'''

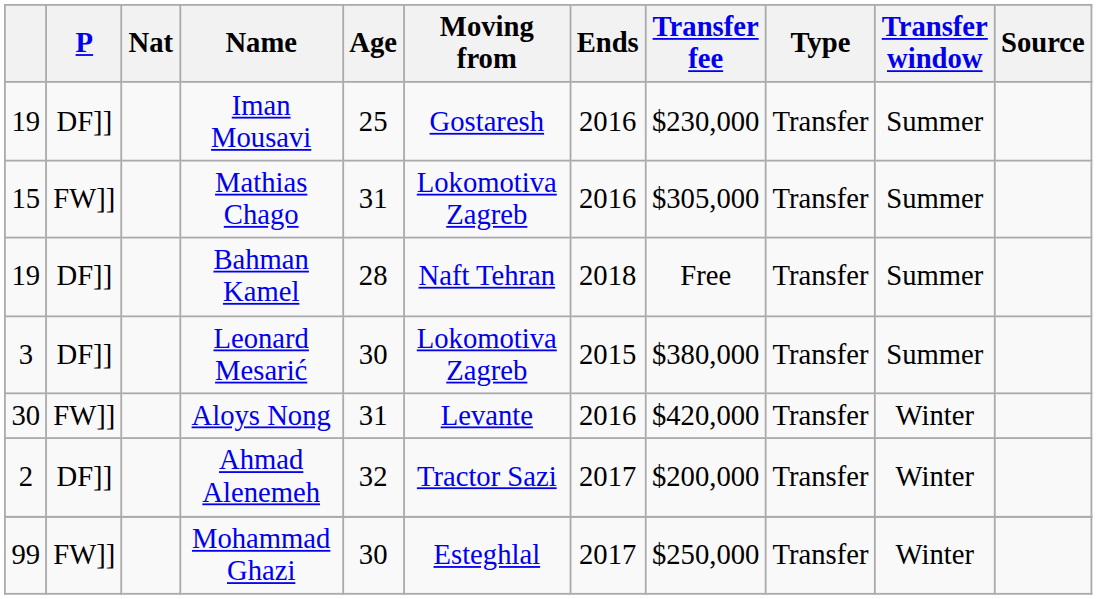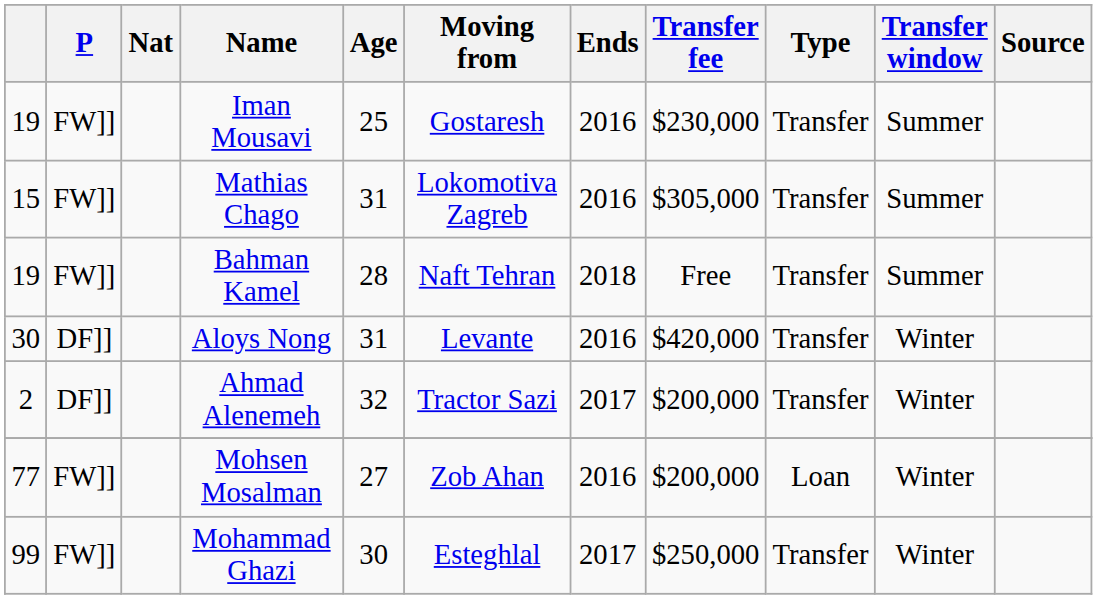Iman Mousavi | P: DF]] -> FW]]
Bahman Kamel | P: DF]] -> FW]]
- row: 3 | DF]] | Leonard Mesarić | 30 | Lokomotiva Zagreb | 2015 | $380,000 | Transfer | Summer
Aloys Nong | P: FW]] -> DF]]
+ row: 77 | FW]] | Mohsen Mosalman | 27 | Zob Ahan | 2016 | $200,000 | Loan | Winter
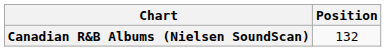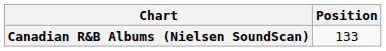Canadian R&B Albums (Nielsen SoundScan) | Position: 132 -> 133
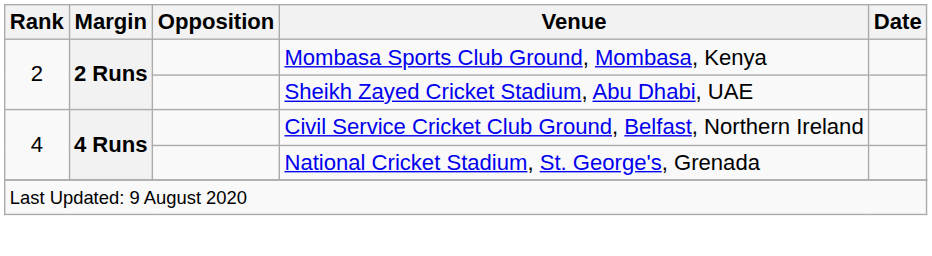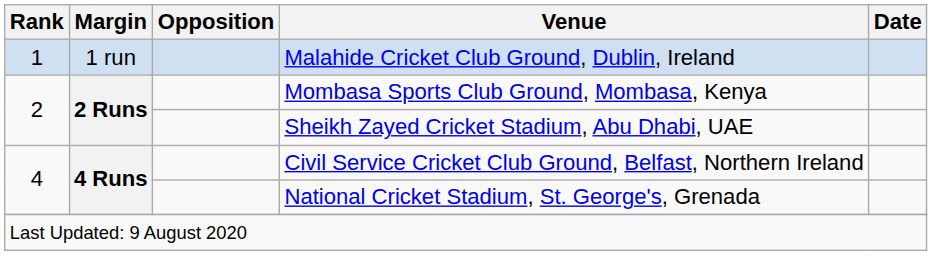+ row: 1 | 1 run | Malahide Cricket Club Ground, Dublin, Ireland
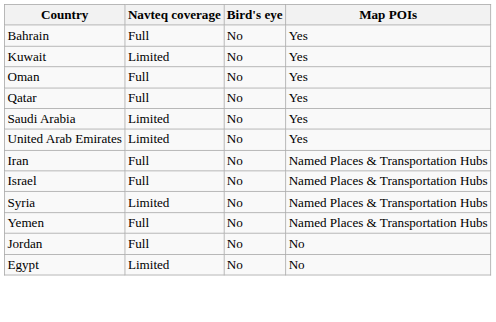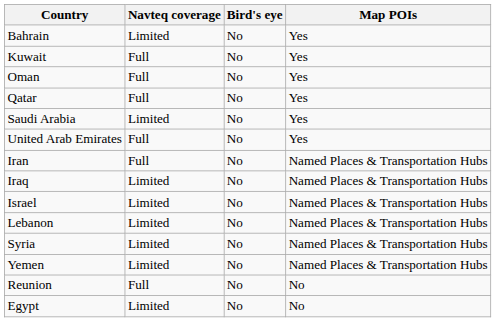Bahrain | Navteq coverage: Full -> Limited
Kuwait | Navteq coverage: Limited -> Full
United Arab Emirates | Navteq coverage: Limited -> Full
+ row: Iraq | Limited | No | Named Places & Transportation Hubs
Israel | Navteq coverage: Full -> Limited
+ row: Lebanon | Limited | No | Named Places & Transportation Hubs
Yemen | Navteq coverage: Full -> Limited
- row: Jordan | Full | No | No
+ row: Reunion | Full | No | No
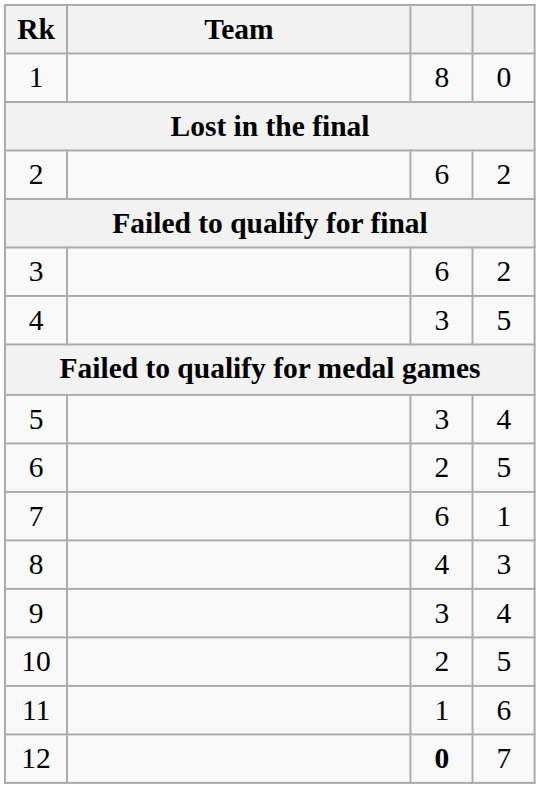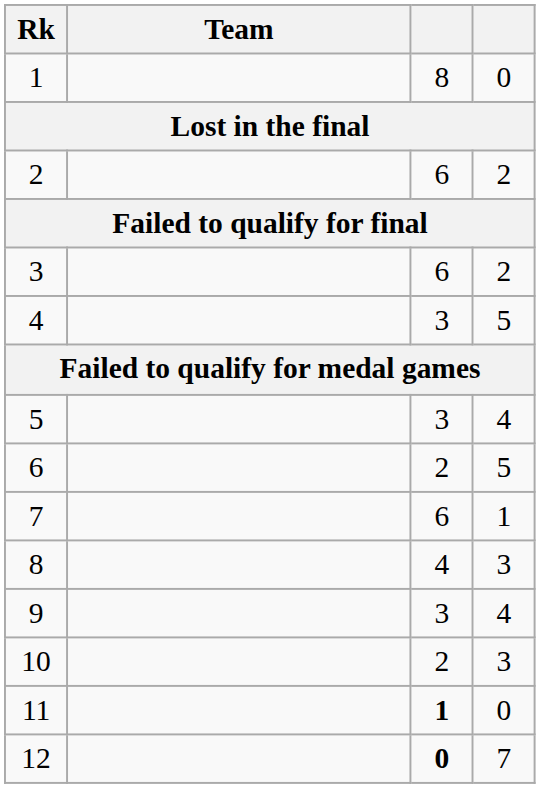10 | column 4: 5 -> 3
11 | column 3: normal -> bold
11 | column 4: 6 -> 0
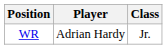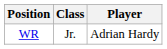columns swapped: Player <-> Class
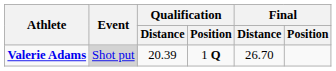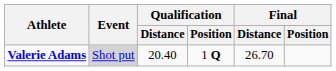Valerie Adams | Qualification / Distance: 20.39 -> 20.40
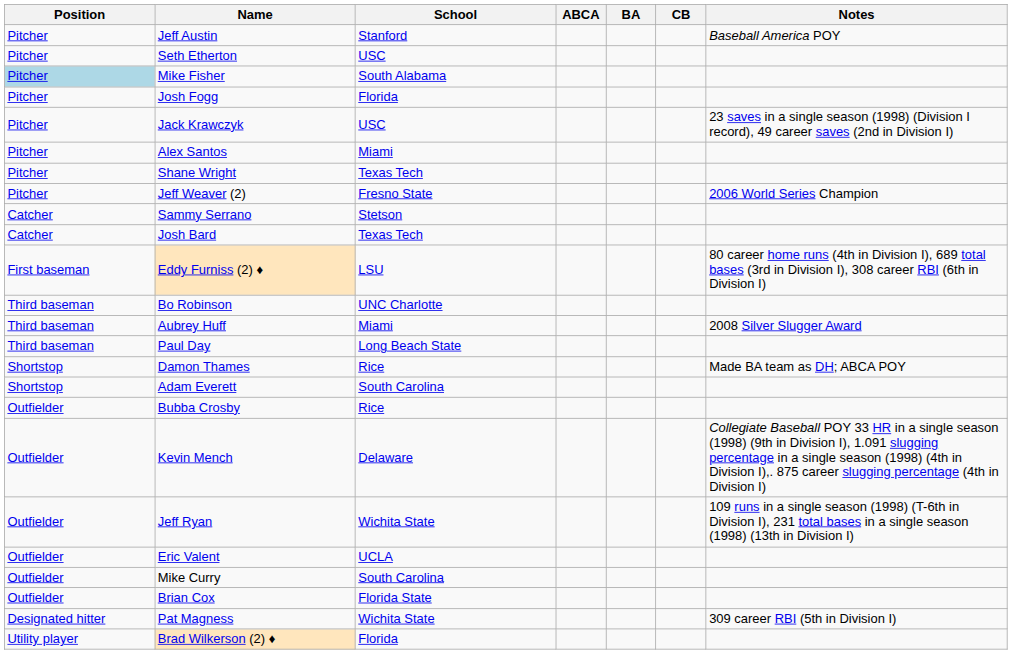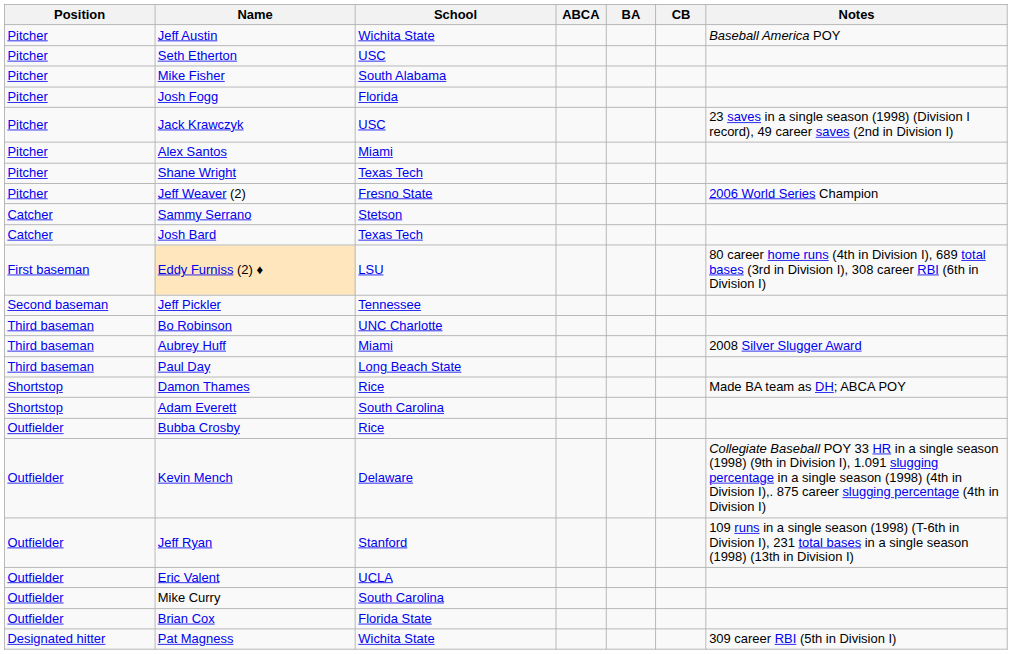Jeff Austin | School: Stanford -> Wichita State
Mike Fisher | Position: lightblue background -> no background
+ row: Second baseman | Jeff Pickler | Tennessee
Jeff Ryan | School: Wichita State -> Stanford
- row: Utility player | Brad Wilkerson (2) ♦ | Florida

'''

EXERCISE GOAL ▸
Copy all of the data above word for word, omitting the pictures.

CORRECT RESULT ▸
Iman Mousavi | P: DF]] -> FW]]
Bahman Kamel | P: DF]] -> FW]]
- row: 3 | DF]] | Leonard Mesarić | 30 | Lokomotiva Zagreb | 2015 | $380,000 | Transfer | Summer
Aloys Nong | P: FW]] -> DF]]
+ row: 77 | FW]] | Mohsen Mosalman | 27 | Zob Ahan | 2016 | $200,000 | Loan | Winter
Canadian R&B Albums (Nielsen SoundScan) | Position: 132 -> 133
+ row: 1 | 1 run | Malahide Cricket Club Ground, Dublin, Ireland
Bahrain | Navteq coverage: Full -> Limited
Kuwait | Navteq coverage: Limited -> Full
United Arab Emirates | Navteq coverage: Limited -> Full
+ row: Iraq | Limited | No | Named Places & Transportation Hubs
Israel | Navteq coverage: Full -> Limited
+ row: Lebanon | Limited | No | Named Places & Transportation Hubs
Yemen | Navteq coverage: Full -> Limited
- row: Jordan | Full | No | No
+ row: Reunion | Full | No | No
10 | column 4: 5 -> 3
11 | column 3: normal -> bold
11 | column 4: 6 -> 0
columns swapped: Player <-> Class
Valerie Adams | Qualification / Distance: 20.39 -> 20.40
Jeff Austin | School: Stanford -> Wichita State
Mike Fisher | Position: lightblue background -> no background
+ row: Second baseman | Jeff Pickler | Tennessee
Jeff Ryan | School: Wichita State -> Stanford
- row: Utility player | Brad Wilkerson (2) ♦ | Florida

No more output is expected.